Кейнис так и оцепенел у маленького круглого окна, с восторгом и непониманием рассматривая прекрасное лицо: плавные черты, чистая, одним видом ласкающая взгляд, кожа, лукаво выгнутые брови, густо подведённые завораживающе-чёрные глаза и алые чувственные губы. Он опустил взгляд ниже и сдавленно сглотнул: на тонкой шее керановое ожерелье, рубиновый кулон лежит в ложбинке меж двух полных грудей, а само ладное тело прикрыто лишь чёрной полупрозрачной рубашкой до колен.
— Зачем ты здесь?.. — ведун задал самый глупый на свете вопрос, даже не подумав, что чудесное видение может не знать джаарийского. Но она знала, и ответила чарующим глубоким голосом:
— Я дар твой, о посланник! Фатэйя моё имя, султан мне повелел твои мечты исполнить.
— Но… — робко промычал Кейнис, сам не зная к чему это «но…», а девушка, качая бёдрами, приблизилась к нему. Чуткие ноздри обберита уловили пряный запах буйноцвета.
— Не нужно слов, — она приложила к его губам палец с длинным коралловым ногтем, — я видела твой взгляд.
Палец соскользнул с губ, ноготок царапнул шею, опустился ниже к груди, где курчавились длинные рыжеватые волосы — следствие всё того же неудачного превращения. Кейниса бросило в дрожь, всё происходящее казалось настолько безумным, что он совершенно утратил волю к сопротивлению. А нежные руки уже вовсю бесстыдно ласкали его: скользили, дразнили остротой ногтей, игрались с завитками волос.
— Закрой глаза, — приказала Фатэйя, обберит повиновался безропотно, за что тотчас был вознаграждён первым в своей жизни поцелуем. Прикосновение жарких влажных губ окончательно выбило из его головы последние мысли, оставив тело во власти древних, как мир, желаний.
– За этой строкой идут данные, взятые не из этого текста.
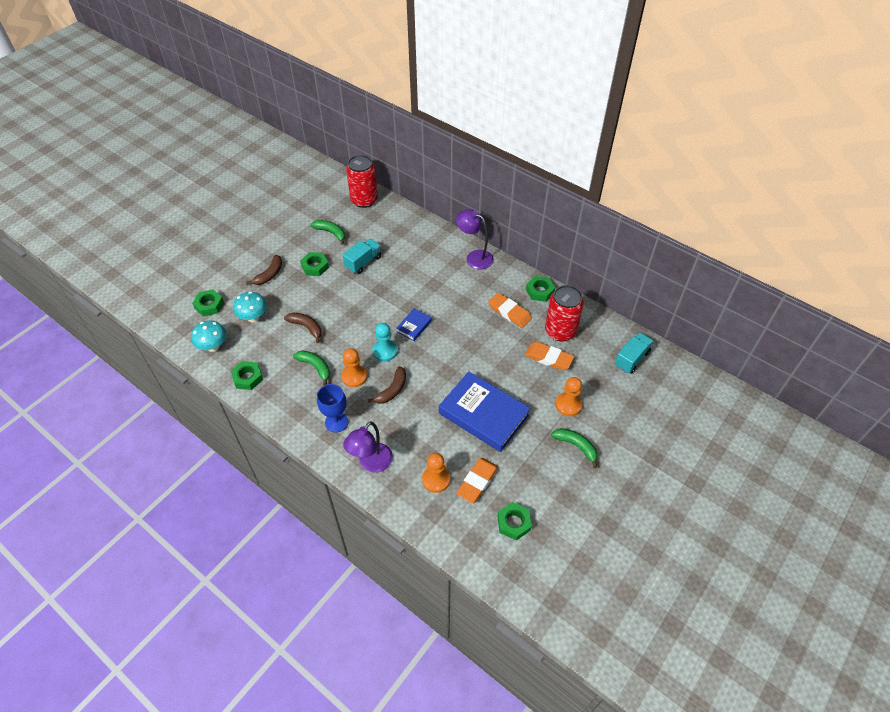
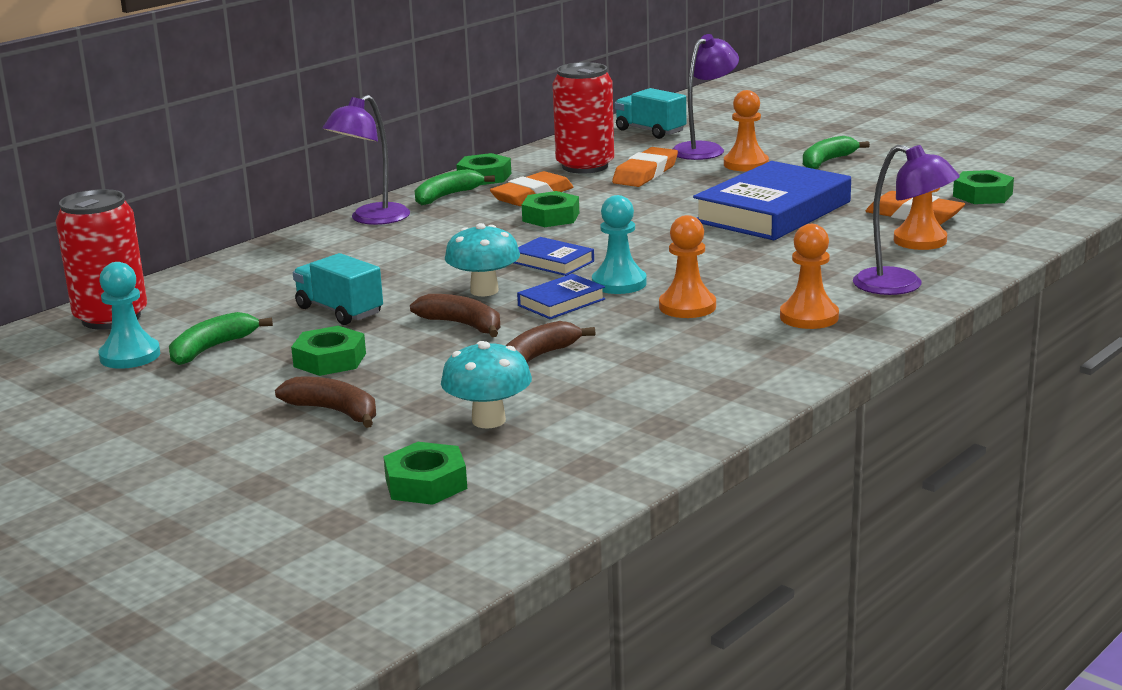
camera: 85 degrees left, 30 degrees down
turquoise mushroom [191,320,226,352] -> turquoise mushroom moved to [445,223,520,296]
green nut [231,361,263,390] -> green nut moved to [522,191,579,227]
green banana [293,350,330,386] -> green banana moved to [415,169,495,205]
blue goblet [317,384,348,432] -> orange pawn [780,224,839,329]
brown banana [368,366,406,404] -> brown banana moved to [410,294,500,337]
none -> turquoise pawn [99,262,160,369]
none -> blue book [517,274,605,319]
none -> purple lamp [672,34,739,160]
Язык Фатэйи проскользнул в рот Кейниса, исследуя его с бесстыдным любопытством, игриво задевая острые клыки. Ведун ответил с не меньшей жадностью, упиваясь новым сладостным ощущением. Его руки больше не висели безвольными плетьми, обхватив горячее податливое тело. Обберит принялся неумело, но страстно ласкать альхаринку, царапая похожими на когти ногтями.
Зверь, дремлющий в нём, пробудился, но не с желанием сеять смерть, а жаждущий зачатия жизни. Разорванная рубашка полетела на пол, освобождая прекрасную смуглую плоть, тем временем женщина умело и быстро освободила ведуна от штанов. Теперь обберит, не прекращая поцелуя, мог ласкать не только бёдра, но и грудь соблазнительницы.
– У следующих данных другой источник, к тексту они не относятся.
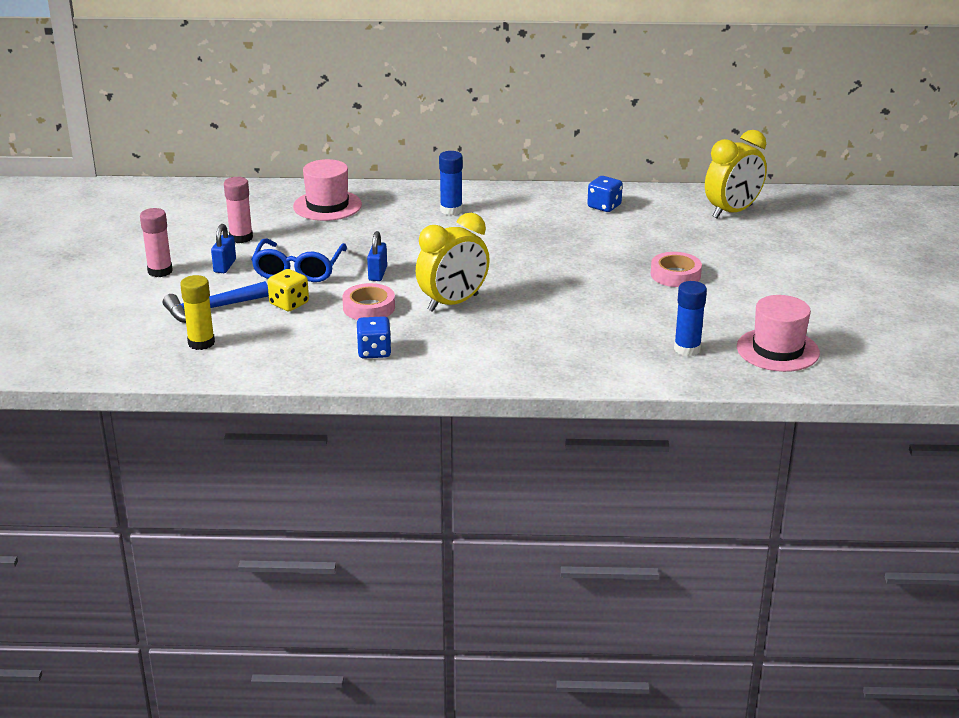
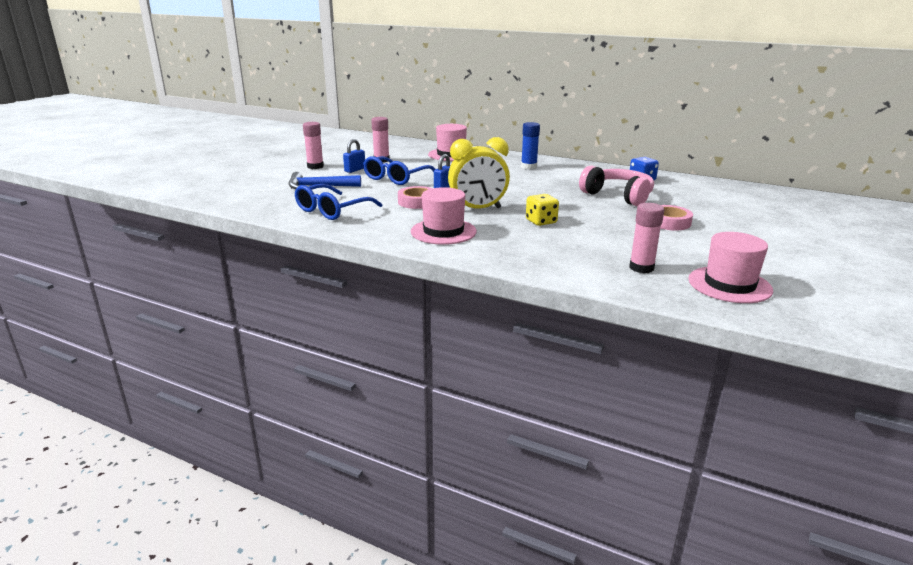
camera: 25 degrees right, 5 degrees down
yellow glue stick [180,275,215,350] -> none
yellow dice [267,269,309,311] -> yellow dice moved to [526,194,559,226]
blue dice [357,316,392,359] -> none
blue glue stick [674,281,707,356] -> pink glue stick [629,203,664,273]
yellow clock [705,130,767,218] -> none
none -> blue glasses [295,184,382,220]
none -> pink hat [411,187,477,245]
none -> pink headphones [579,165,654,206]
Но не только тела их предавались страсти, в крови и ведуна, и колдуньи всколыхнулся Ivey. И эти рвущиеся наружу силы были враждебны друг другу. Едва различимые взглядом цветные искорки крутились в бешеном танце, вкруг слившихся тел. Они сходились, сшибались, взрывались, и чёрно-красный Ivey Фатэйи одерживал верх над жёлто-зелёным — Кейниса.
Алчная ласка затянулась. Тело само подсказало ведуну, что делать дальше. Он попытался повалить женщину на постель, но колдунья, выкрутившись, сама толкнула его на ложе. В мыслях обберита на мгновение мелькнуло удивление, но она исчезло, вновь уступив место похоти, когда альхаринка со стоном опустилась на него сверху. Естество Кейниса оказалось стиснуто в тугих, горячих и влажных объятьях, и это едва не разорвало ему мозг, и без того находящийся на грани.
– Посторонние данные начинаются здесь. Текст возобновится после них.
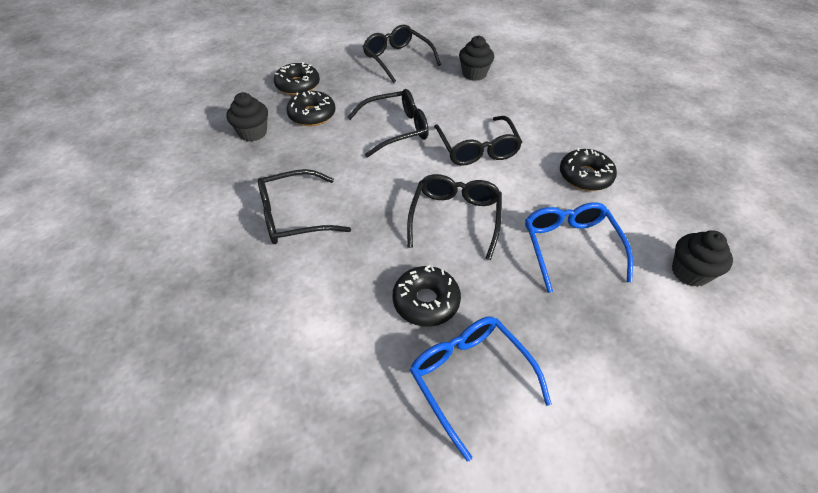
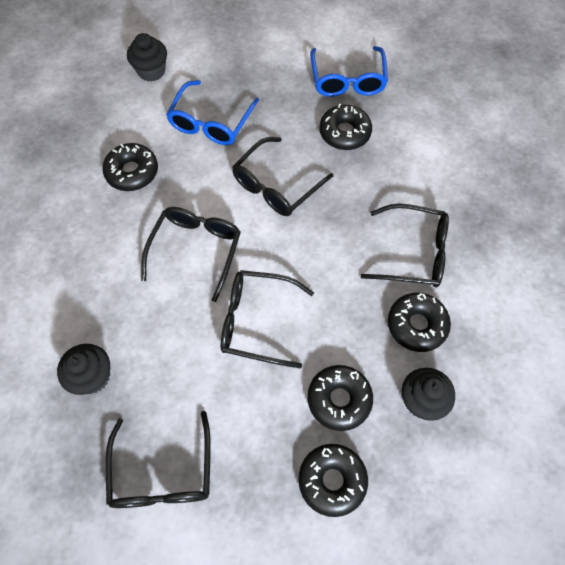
camera: 150 degrees left, 15 degrees up
none -> black donut [388,293,451,352]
Соитие разбило последние препятствия на пути потоков Ivey, и они, вырвавшись на свободу, добавили к сладости единения будоражащую остроту боли.
Фатэйя не стесняясь стонала, закатив глаза, но в то же время умудрялась удерживать всё происходящее в своих руках. Она двигалась то мягко и плавно, мучая нетерпеливого обберита медленно накатывающими волнами удовольствия, то быстро и жёстко, и тогда волны уступали место яростным вспышкам.
Колдунья могла всё и дальше делать сама, но Кейнис не пожелал оставаться безучастным. Он приподнялся, обхватив её спину: когти вонзились в нежную кожу, но в пылу страсти женщина лишь застонала от этого. Обберит припал губами к манящим грудям, попеременно захватывая губами соски, облизывая и покусывая их.
Сознание Кейниса как будто разделилось, но зверь и человек действовали заодно, обоими двигало одно и тоже желание. Наслаждение нарастало, а вместе с ним усиливалось и противоборство Ivey, грозя уже совсем не лёгкой болью, но ведун и колдунья не замечали этого, слишком поглощённые друг другом. Обберит почувствовал, что более не может сдерживать пламя, полыхающее там, где соединялись их тела. С гулким звериным рыком, он схватил женщину за бёдра, стиснул, оставив красные следы, и… повалился на взмокшее ложе, с силой зажмурив глаза. В голове яростно ударил колокол, всё тело, словно прошибло молнией, и ещё раз, и ещё!.. Естество взорвалось бурно и горячо, а вместе с ним вспыхнул и Ivey, полоснув на прощание болью, не перебившей, впрочем, наслаждения.
Силы, казалось, в одно мгновение покинули Кейниса, оставив его безвольно лежать. Фатейя поднялась, легла рядом. Женщина не спешила, позволяя юноше до конца прочувствовать в первый раз испытанное ощущение. Сладкая дрожь и онемение постепенно отступали, в голове снова появились мысли, но бессвязные и вялые. Тот звериный напор, с которым он предавался страсти, теперь казался совершенно невозможным. А ещё в самом сердце зародилось нечто необъятное и неизъяснимое, но рвущееся наружу.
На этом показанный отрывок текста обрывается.